- DVD cover
- Written by: Terry Johnson
- Directed by: Terry Johnson
- Starring: Rhys Ifans Aidan McArdle Jodie Rimmer Camilla Power
- Country of origin: United Kingdom
- Original language: English

Production
- Producer: Alison Jackson
- Cinematography: David Odd
- Editor: Martin Sharpe
- Running time: 100 min
- Production company: Company Pictures

Original release
- Network: Channel 4
- Release: 30 December 2004

= Not Only But Always =

Not Only But Always is a British TV movie, originally screened on the Channel 4 network in the UK on 30 December 2004.

==Description==
Written and directed by playwright Terry Johnson, the film tells the story of the working and personal relationship between the comedians Peter Cook and Dudley Moore, a hugely popular duo in the UK during the 1960s and 1970s.

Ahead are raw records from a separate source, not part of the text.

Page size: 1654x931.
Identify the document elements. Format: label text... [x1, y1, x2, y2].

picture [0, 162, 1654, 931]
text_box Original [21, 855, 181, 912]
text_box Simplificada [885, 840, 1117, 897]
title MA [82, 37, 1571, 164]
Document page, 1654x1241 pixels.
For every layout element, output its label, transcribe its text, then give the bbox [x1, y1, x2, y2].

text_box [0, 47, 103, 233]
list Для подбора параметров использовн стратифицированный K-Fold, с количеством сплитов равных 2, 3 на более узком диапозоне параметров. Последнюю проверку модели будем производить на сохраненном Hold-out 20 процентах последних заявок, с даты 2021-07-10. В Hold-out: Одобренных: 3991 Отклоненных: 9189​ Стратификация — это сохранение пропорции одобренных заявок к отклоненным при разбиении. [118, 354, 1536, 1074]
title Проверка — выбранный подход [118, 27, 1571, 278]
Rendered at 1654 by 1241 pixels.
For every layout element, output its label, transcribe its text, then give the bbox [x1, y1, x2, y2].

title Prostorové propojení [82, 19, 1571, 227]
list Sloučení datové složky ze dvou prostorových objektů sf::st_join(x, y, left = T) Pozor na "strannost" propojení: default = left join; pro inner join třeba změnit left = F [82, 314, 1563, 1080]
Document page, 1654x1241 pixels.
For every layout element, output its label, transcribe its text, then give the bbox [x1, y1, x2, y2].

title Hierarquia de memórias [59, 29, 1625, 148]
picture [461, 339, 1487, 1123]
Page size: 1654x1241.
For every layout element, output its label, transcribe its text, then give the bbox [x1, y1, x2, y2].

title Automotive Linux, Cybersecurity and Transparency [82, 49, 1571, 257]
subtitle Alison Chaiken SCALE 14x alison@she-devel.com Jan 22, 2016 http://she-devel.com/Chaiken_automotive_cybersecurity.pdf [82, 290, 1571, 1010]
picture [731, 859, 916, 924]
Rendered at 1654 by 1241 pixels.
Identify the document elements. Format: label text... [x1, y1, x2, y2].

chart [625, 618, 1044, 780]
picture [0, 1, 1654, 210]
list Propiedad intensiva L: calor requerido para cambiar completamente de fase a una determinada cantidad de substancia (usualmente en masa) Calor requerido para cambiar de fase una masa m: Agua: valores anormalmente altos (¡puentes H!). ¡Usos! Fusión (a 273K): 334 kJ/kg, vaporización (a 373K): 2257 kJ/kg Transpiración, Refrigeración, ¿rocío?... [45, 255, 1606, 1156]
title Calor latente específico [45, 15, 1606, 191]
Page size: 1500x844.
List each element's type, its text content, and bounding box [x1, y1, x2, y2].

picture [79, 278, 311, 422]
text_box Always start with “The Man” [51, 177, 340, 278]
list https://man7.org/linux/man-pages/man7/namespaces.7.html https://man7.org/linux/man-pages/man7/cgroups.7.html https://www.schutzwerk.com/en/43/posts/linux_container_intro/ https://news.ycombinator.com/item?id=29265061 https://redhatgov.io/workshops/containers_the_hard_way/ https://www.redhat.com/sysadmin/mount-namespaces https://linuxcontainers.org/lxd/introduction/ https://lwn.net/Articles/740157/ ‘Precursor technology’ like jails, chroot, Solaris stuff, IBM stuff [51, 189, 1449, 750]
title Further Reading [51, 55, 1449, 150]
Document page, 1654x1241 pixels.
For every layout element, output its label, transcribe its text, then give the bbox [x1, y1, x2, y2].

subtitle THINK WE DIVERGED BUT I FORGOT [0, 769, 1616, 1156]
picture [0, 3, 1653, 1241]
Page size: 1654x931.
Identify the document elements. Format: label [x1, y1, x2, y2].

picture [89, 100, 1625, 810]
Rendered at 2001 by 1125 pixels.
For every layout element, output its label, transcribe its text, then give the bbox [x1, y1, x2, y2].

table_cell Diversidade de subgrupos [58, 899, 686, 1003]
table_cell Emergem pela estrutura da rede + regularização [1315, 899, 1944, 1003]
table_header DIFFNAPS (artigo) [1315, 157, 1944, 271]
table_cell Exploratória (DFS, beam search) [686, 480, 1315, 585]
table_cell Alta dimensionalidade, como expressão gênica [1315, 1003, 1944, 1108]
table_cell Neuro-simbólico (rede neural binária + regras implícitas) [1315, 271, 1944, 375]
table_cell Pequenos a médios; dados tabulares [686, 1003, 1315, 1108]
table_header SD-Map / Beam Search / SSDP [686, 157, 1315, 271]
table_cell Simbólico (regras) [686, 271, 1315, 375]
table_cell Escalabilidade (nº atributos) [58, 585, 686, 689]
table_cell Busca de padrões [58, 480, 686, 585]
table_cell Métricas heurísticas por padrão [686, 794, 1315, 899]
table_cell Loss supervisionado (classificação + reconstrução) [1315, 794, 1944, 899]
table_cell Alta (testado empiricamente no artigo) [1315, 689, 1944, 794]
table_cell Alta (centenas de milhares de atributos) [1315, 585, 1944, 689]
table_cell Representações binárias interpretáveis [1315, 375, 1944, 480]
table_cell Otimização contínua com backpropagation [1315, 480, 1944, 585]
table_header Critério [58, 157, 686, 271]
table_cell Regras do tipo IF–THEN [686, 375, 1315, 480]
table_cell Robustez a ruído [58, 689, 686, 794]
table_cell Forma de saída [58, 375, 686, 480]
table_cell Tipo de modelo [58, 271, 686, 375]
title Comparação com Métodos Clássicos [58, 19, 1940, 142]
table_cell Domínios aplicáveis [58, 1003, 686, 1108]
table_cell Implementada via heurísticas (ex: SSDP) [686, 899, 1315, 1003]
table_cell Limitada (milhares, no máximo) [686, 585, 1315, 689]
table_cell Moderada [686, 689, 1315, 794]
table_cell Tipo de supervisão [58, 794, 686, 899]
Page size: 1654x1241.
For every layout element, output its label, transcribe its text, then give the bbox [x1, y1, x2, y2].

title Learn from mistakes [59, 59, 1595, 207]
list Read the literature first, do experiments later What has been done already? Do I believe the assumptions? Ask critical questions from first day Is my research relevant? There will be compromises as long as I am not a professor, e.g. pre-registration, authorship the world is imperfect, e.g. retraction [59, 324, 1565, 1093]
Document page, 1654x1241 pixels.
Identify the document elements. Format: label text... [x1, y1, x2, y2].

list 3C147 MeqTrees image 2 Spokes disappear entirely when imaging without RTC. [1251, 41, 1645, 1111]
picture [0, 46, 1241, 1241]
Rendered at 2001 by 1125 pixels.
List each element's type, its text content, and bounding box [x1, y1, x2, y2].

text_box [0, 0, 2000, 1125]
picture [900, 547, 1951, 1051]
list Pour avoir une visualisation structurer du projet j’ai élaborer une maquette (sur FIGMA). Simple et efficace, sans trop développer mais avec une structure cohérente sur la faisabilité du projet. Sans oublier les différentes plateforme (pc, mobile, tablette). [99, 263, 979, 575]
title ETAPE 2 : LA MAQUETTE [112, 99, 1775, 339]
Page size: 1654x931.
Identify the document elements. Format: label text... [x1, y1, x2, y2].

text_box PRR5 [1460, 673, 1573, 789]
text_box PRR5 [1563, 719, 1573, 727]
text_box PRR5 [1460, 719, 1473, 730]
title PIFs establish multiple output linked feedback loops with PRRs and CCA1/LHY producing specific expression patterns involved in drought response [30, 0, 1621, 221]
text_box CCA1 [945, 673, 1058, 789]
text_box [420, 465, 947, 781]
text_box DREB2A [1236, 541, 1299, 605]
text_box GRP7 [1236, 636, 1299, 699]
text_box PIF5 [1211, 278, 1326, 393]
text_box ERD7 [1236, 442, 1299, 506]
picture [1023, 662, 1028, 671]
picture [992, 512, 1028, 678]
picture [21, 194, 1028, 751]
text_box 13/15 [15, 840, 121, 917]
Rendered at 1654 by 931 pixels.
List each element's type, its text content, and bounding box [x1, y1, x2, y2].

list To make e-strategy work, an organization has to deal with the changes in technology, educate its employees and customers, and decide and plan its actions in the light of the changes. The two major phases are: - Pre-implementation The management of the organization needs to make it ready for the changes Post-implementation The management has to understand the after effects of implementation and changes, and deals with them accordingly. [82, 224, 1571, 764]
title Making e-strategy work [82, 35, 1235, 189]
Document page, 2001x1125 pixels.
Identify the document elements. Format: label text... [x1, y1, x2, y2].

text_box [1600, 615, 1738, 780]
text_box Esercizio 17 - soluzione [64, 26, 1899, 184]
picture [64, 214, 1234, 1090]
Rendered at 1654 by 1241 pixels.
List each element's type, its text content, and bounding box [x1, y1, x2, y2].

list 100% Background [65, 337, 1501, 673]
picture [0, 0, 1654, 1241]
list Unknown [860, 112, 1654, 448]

Focusing primarily on Cook, the film traces the pair from their first meeting through their career as part of the Beyond the Fringe review, their television series Not Only... But Also (from which the film takes its title) and various other projects before their later estrangement as Moore became a successful Hollywood film star and Cook remained in the UK. Although some events are fictionalised and condensed, and the film was criticised in some quarters for an unsympathetic portrayal of many of Cook's faults, it was generally well-received critically.

==Cast==
- Rhys Ifans as Peter Cook
- Aidan McArdle as Dudley Moore
- Jodie Rimmer as Wendy Snowden
- Camilla Power as Judy Huxtable
- Daphne Cheung as Lin Chong
- Jonathan Aris as Jonathan Miller
- Alan Cox as Alan Bennett
- Josephine Davison as Eleanor Bron

==Awards==
- At the 2005 British Academy Television Awards, Not Only But Always was nominated for Best Single Drama, with Rhys Ifans winning the Best Actor for his portrayal of Peter Cook.